Triggered and Ultra Tasks support the following four authentication mechanisms:

  • Basic Auth using Service Accounts: The simplest method, shared across tasks based on user ACLs, supporting password expiration.
  • Bearer Token: Easy to use, with one unique token per task by default. Tokens can be manually synced across tasks.
  • JWT-based Access Control: Suitable for Ultra Tasks, implemented using JWT Snaps for fine-grained access control at the project level or based on other criteria, allowing multiple tokens per task.
  • API Policy Manager: Offers various authentication and authorization policies like Callout Authenticator and Generic OAuth policies.

Task Permissions

SnapLogic Tasks use the same permissions as other project assets. As an Org admin or task creator, you can set the following permissions for other users at the project level:

  • Read Only: View task configuration and details.
  • Read & Write: View and modify the task but cannot run it.
  • Read & Execute: View and run tasks but cannot change configuration or details.
  • Full Access: View, run, and modify tasks.
  • Owner: Modify permissions on a task, plus all of the above.

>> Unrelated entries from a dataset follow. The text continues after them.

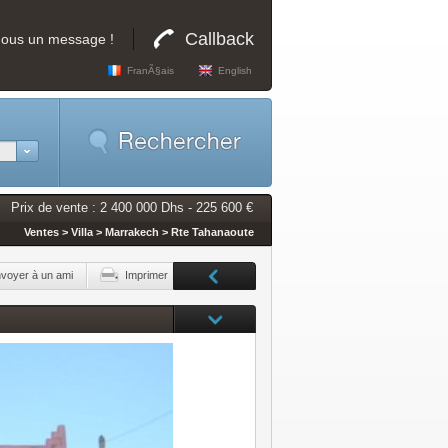
Callback
nous un message !
FranÃ§ais
English
Prix de vente : 2 400 000 Dhs - 225 600 €
Ventes > Villa > Marrakech > Rte Tahanaoute
voyer à un ami
Imprimer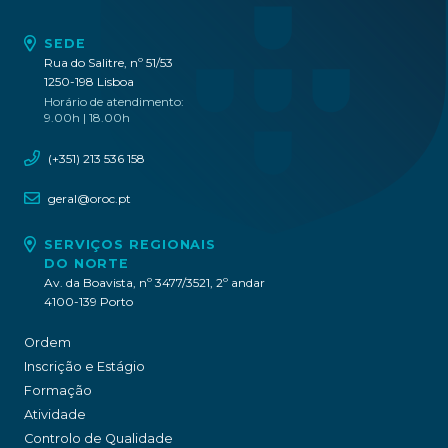
SEDE
Rua do Salitre, nº 51/53
1250-198 Lisboa
Horário de atendimento:
9.00h | 18.00h
(+351) 213 536 158
geral@oroc.pt
SERVIÇOS REGIONAIS
DO NORTE
Av. da Boavista, nº 3477/3521, 2º andar
4100-139 Porto
Ordem
Inscrição e Estágio
Formação
Atividade
Controlo de Qualidade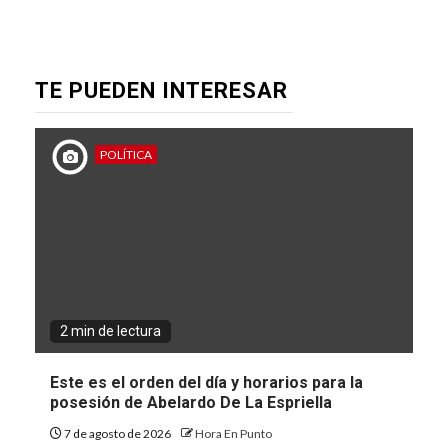
TE PUEDEN INTERESAR
POLÍTICA
2 min de lectura
Este es el orden del día y horarios para la
posesión de Abelardo De La Espriella
7 de agosto de 2026
Hora En Punto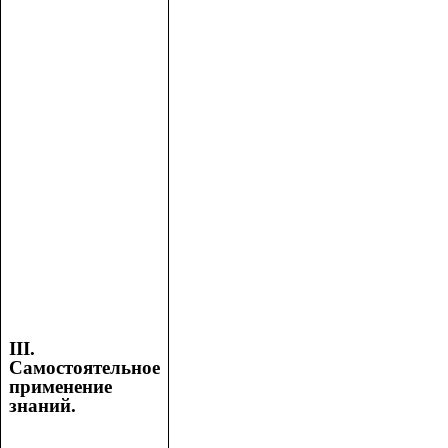
ΙΙΙ.
Самостоятельное
применение
знаний.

If a user or group has different permissions at different levels, the lowest permission level is enforced. For example, if you have Read & Execute permissions to the Project Space containing the task but only Read permissions to the project, you cannot run the task.

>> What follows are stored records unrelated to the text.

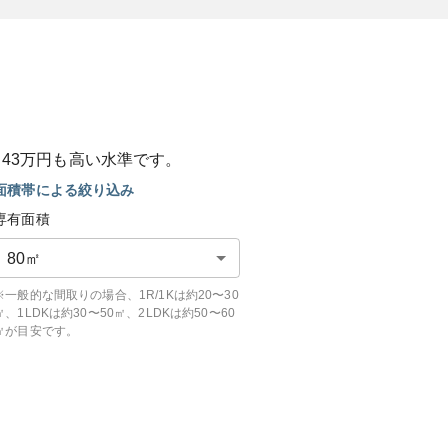
と
43
万円も
高い
水準です。
面積帯による絞り込み
専有面積
80
㎡
※一般的な間取りの場合、1R/1Kは約20〜30
㎡、1LDKは約30〜50㎡、2LDKは約50〜60
㎡が目安です。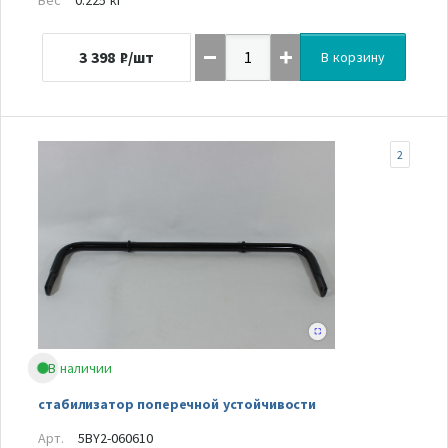
3 398
₽/шт
В корзину
2
В наличии
стабилизатор поперечной устойчивости
Арт.
5BY2-060610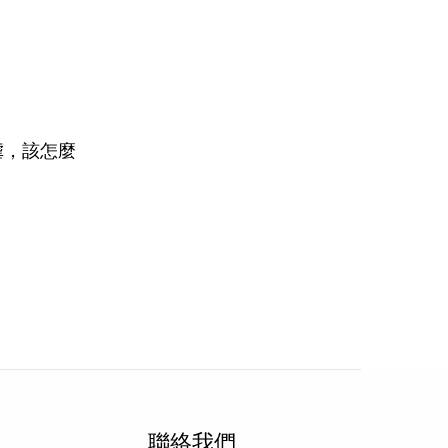
虐，該怎麼
聯絡我們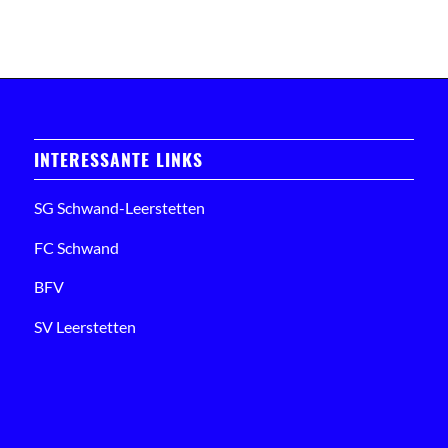
INTERESSANTE LINKS
SG Schwand-Leerstetten
FC Schwand
BFV
SV Leerstetten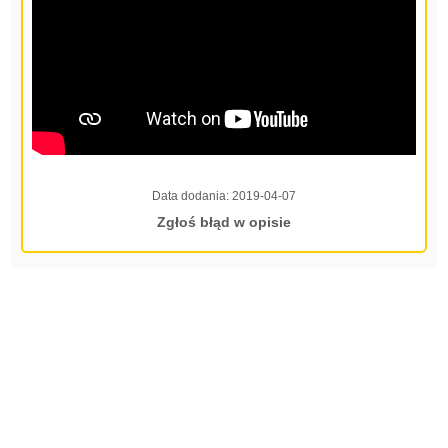
Data dodania:
2019-04-07
Zgłoś błąd w opisie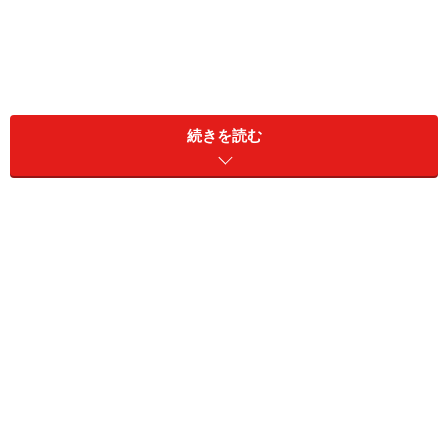
続きを読む
多くの学校で、男女兼用のブレザー、選択制のズボンと
スカートを採用しており、ネクタイやリボンは選択制や
廃止になることも。また、ウォッシャブルな制服も増え
ています。
障害者差別解消法が改正。学校における
「合理的配慮」とは
障害者差別解消法の改正により、2024年4月1日から、民
間事業者においても「合理的配慮の提供」が義務化され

Anyone with the bearer token can execute a Triggered or Ultra Task. The task owner is the user who executes the pipeline when the task is invoked.

Task Notifications

You can configure event-based notifications for your tasks. In the dialog windows of all three task types, you can add or remove recipients and set the event type for the notification. For example, a task owner might enter the Org admin as a recipient and select "Stopped" as the event type, indicating the task execution is not completed.

You can receive notifications for statuses like "Failed to Start" for tasks that did not start.

Both Email and Slack are supported for task notifications. For Slack recipients, enter the Slack channel or direct username.